Roy Cohen, à la tête de Lahav, la Chambre des organisations et entreprises indépendantes, a déclaré qu’une « fois de plus, le gouvernement prouve qu’il fait appliquer le confinement de manière sélective et le public, les travailleurs indépendants et les petits commerçants, en payent le prix fort ».
Shai Berman, directeur de l’Association israélienne des restaurants, a déclaré que « ce confinement, comme toute la gestion de cette crise du coronavirus, est un échec retentissant pour le gouvernement israélien. Qui paye le prix de cette répression sélective ? Le secteur du commerce en général et l’industrie de la restauration en particulier. »

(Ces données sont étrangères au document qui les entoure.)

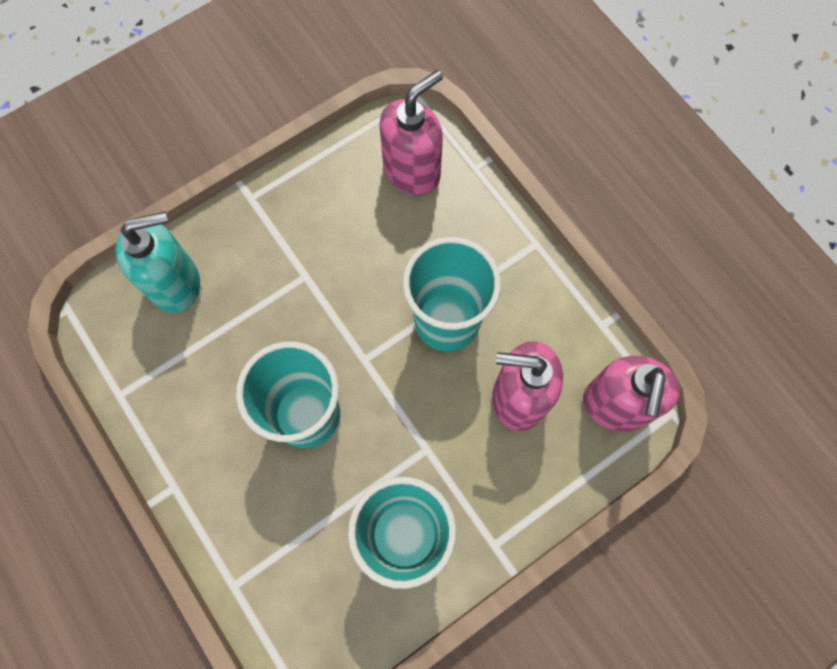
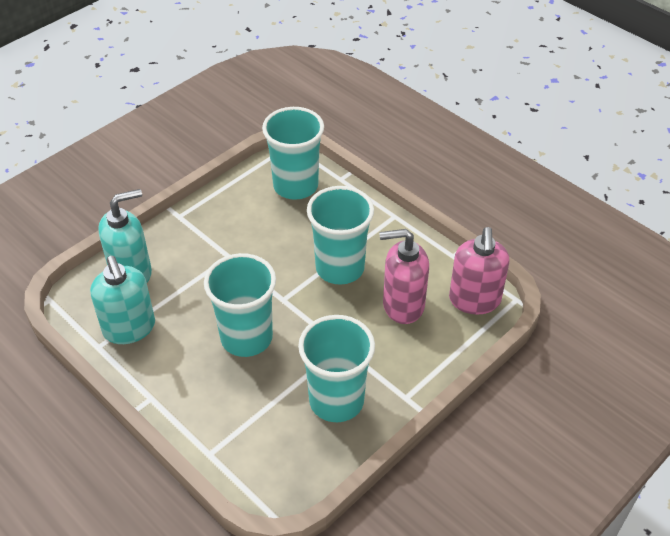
camera: 10 degrees left, 25 degrees down
pink soap dispenser [379,70,443,195] -> turquoise cup [262,107,324,200]
none -> turquoise soap dispenser [90,256,155,344]

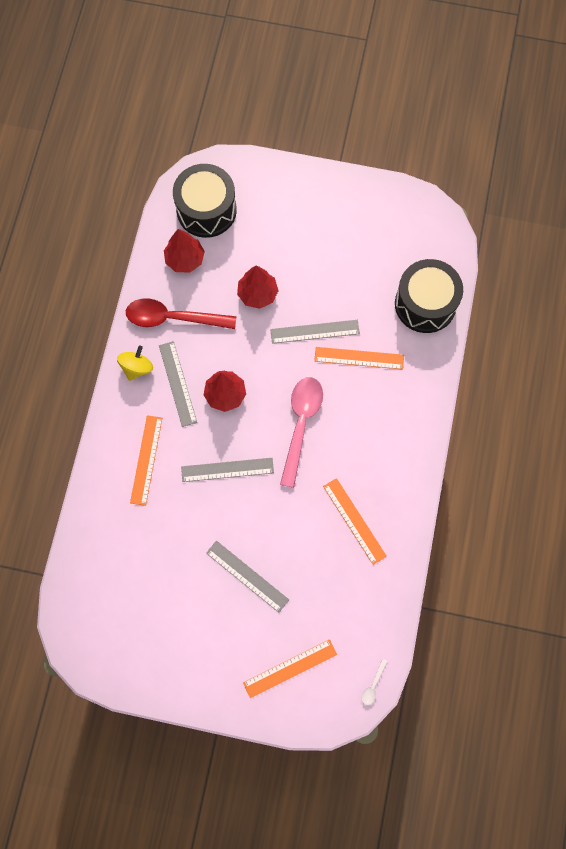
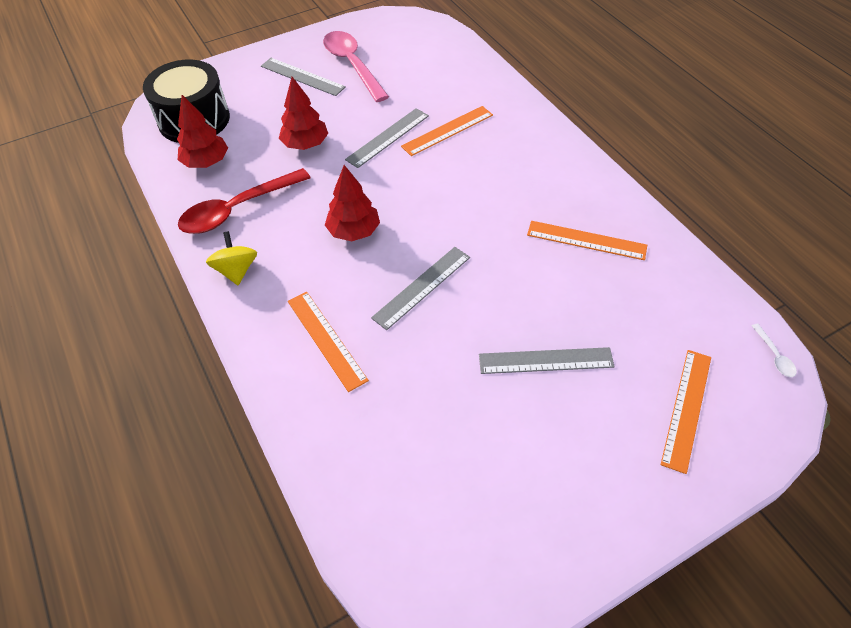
camera: 40 degrees left, 20 degrees down
grey ruler [159,341,197,427] -> grey ruler moved to [261,58,346,96]
pink spoon [280,377,323,488] -> pink spoon moved to [323,31,389,102]
black drum [395,259,463,333] -> none

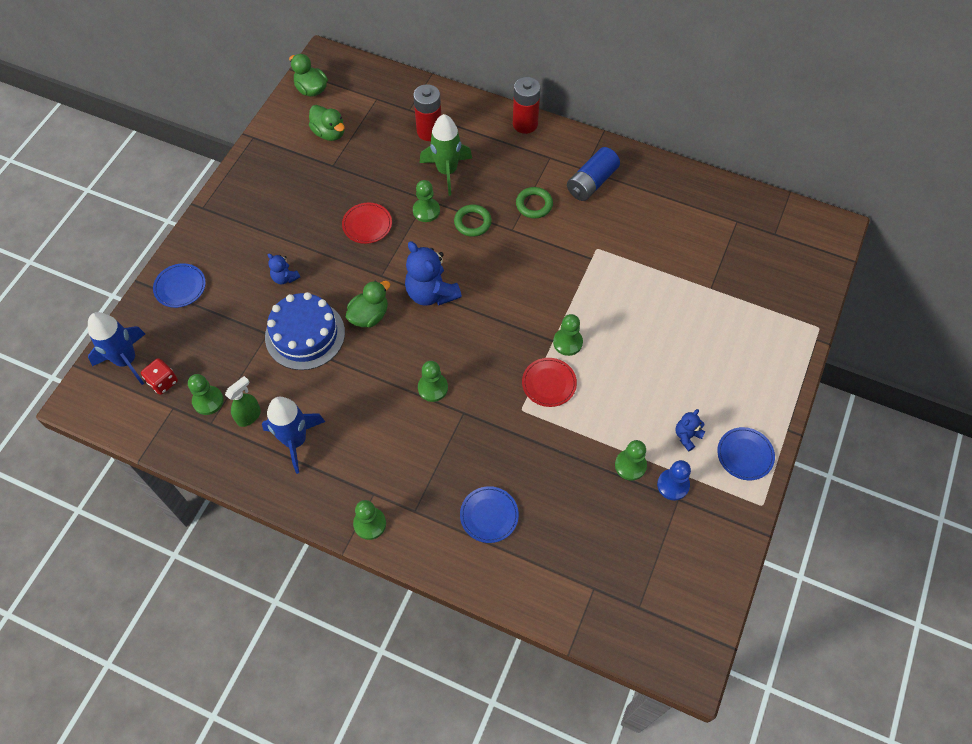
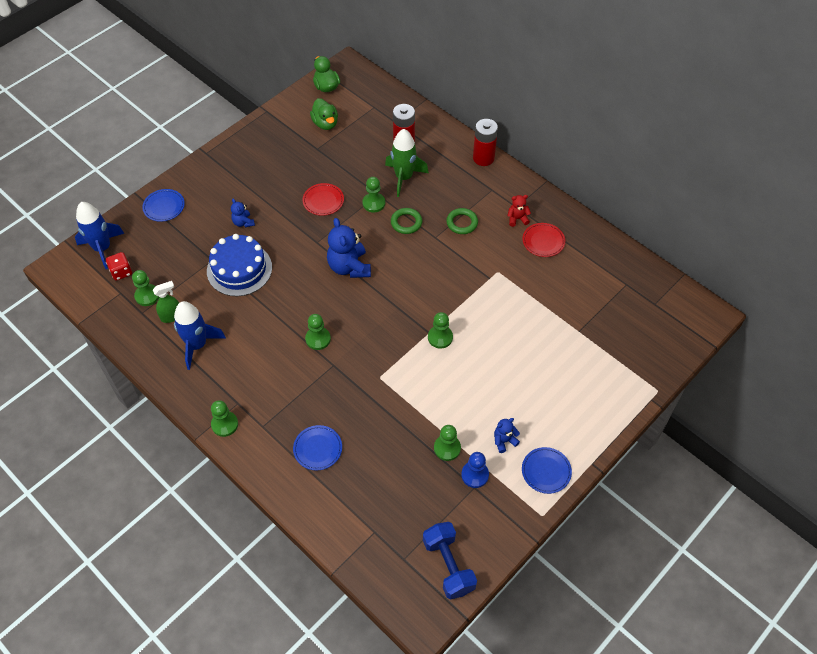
camera: 20 degrees right, 5 degrees down
green duck [346,281,390,328] -> none
red plate [522,358,577,407] -> red plate moved to [522,223,565,257]
blue battery [567,147,620,201] -> red teddy bear [507,195,531,227]
none -> blue dumbbell [423,522,477,599]

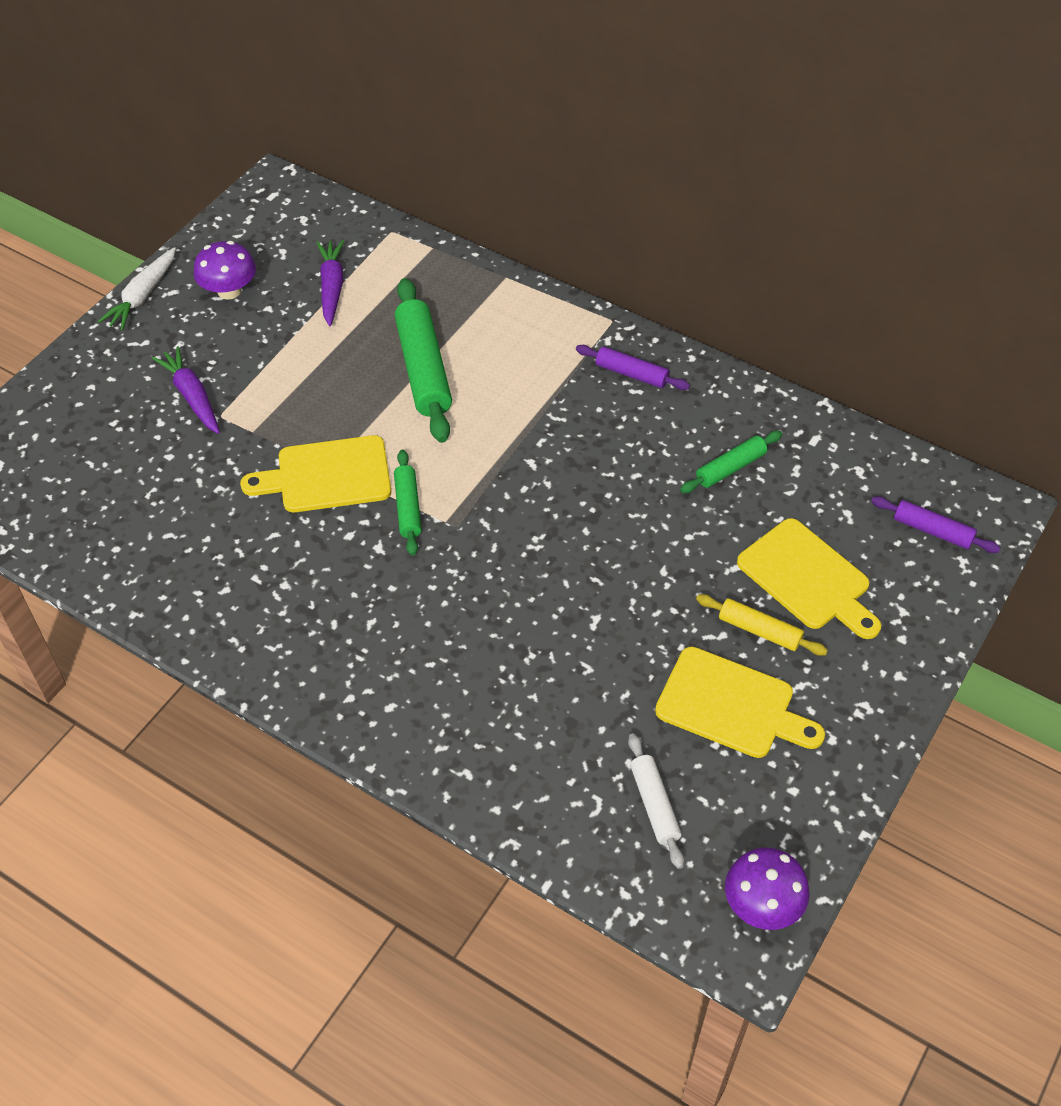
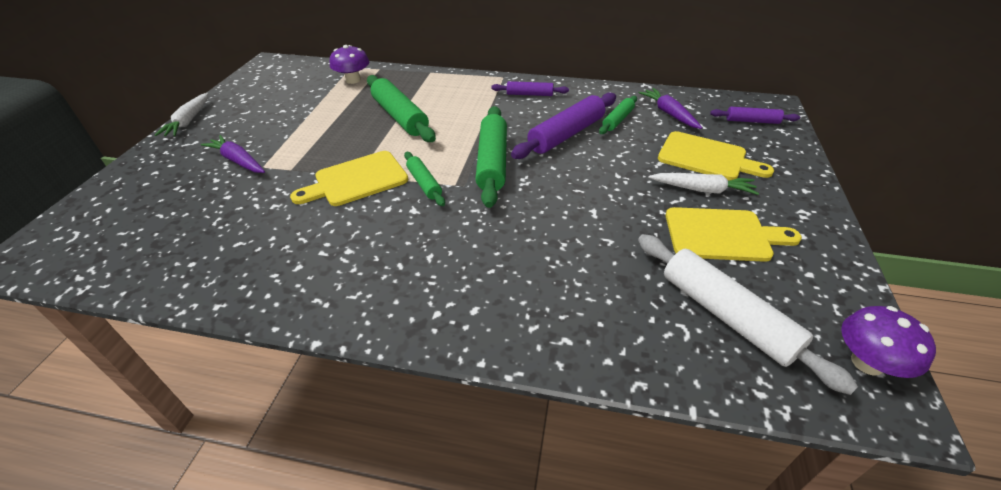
camera: 20 degrees left, 10 degrees down
purple mushroom [194,241,256,300] -> purple mushroom moved to [330,45,369,84]
purple carrot [316,240,344,326] -> purple carrot moved to [639,88,702,129]
white rolling pin [628,733,684,869] -> white rolling pin [638,234,858,395], size x1.80
yellow rolling pin [696,594,828,656] -> white carrot [648,173,759,195]
none -> green rolling pin [475,106,507,208]
none -> purple rolling pin [511,92,616,159]

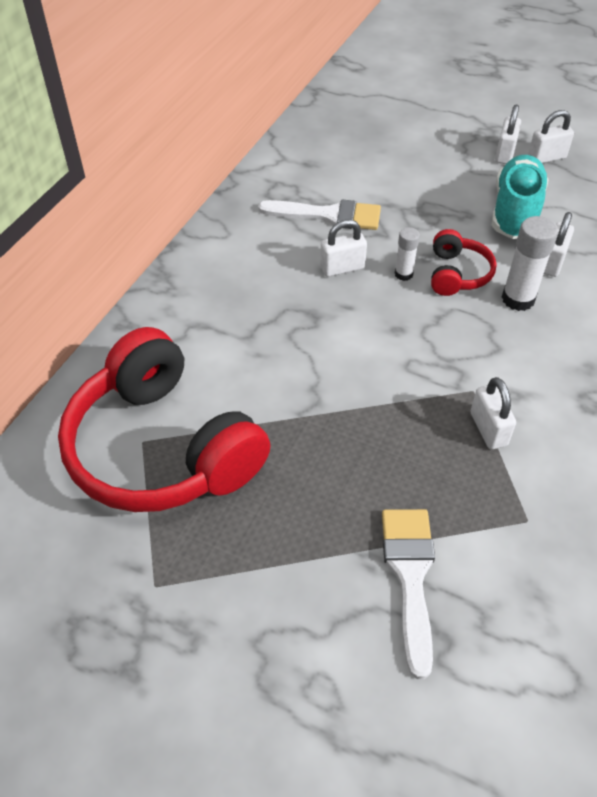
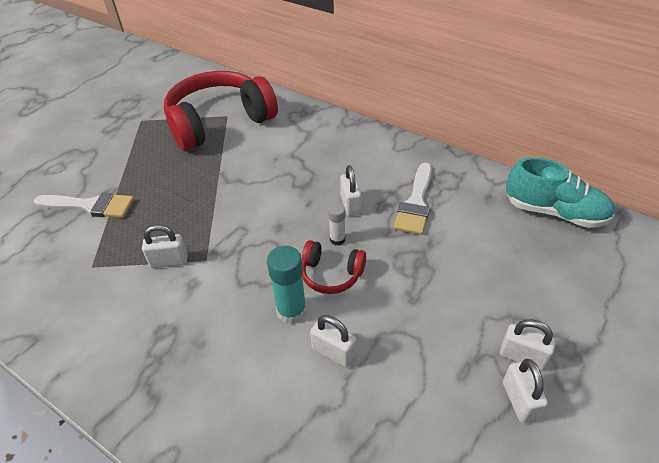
camera: 100 degrees right, 5 degrees down
turquoise shoe [492,155,548,239] -> turquoise shoe moved to [506,157,615,228]
white glue stick [502,216,558,311] -> turquoise glue stick [267,245,307,324]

Eliran Bardogo, qui dirige un groupe militant pour l’ouverture des évènements culturels, a déclaré que « les images de Jérusalem d’aujourd’hui dépassent l’entendement. Depuis un an, le monde de la culture et des évènements est à l’arrêt, et même après avoir rencontré le Premier ministre, il n’y a pas l’espoir d’une réouverture ».
Des résidents de Tel Aviv ont également fustigé la police, qui pénalise des infractions mineures dans la ville laïque de Tel Aviv, notamment en contrôlant les automobilistes à des check-points, et empêche les gens de rester quelques instants sur la place Dizengoff, dans le centre-ville.
« Quand j’ai vu les rassemblements à Jérusalem, j’ai eu l’impression qu’ils me riaient au nez », a déclaré un habitant de Tel Aviv à Ynet. « Cela fait déjà quelques semaines que la police ne laisse pas les résidents s’asseoir sur une place totalement vide, et d’un autre côté, des milliers de personnes se réunissent à Jérusalem sans aucune répression. »
Les dirigeants de groupes ultra-orthodoxes extrémistes du quartier de Mea Shéarim, à Jérusalem, ont demandé à leurs fidèles de quitter travail et étude pour assister aux funérailles et des bus de transport ont été organisés, à rapporté Ynet.
Durant l’évènement, un organisateur a demandé aux participants, de manière absurde, « d’adhérer aux règles du ministère de la Santé ».
Certains participants ont déclaré à Ynet que « nous avons déjà eu le coronavirus. Le virus n’est plus que chez vous [les laïcs]. »
Nathan Rozenblum, qui a assisté à l’enterrement, a déclaré à la Douzième chaîne que « tristement, j’ai dû assister à de nombreux enterrements, à cause du coronavirus, et nous avons appris la leçon ».
Mais ce rabbin était « directeur d’une yeshiva pendant 75 ans et a enseigné à des dizaines de milliers » de personnes, a-t-il dit.
Rozenblum a déclaré que le fait que seulement 4 000 personnes aient pris part aux funérailles était une preuve de retenue de la part de la communauté. Mais les médias ont fait état de 10 000 participants.
Walla a également rapporté que des écoles avaient rouvert dimanche matin dans certains quartiers de Jérusalem, malgré le confinement.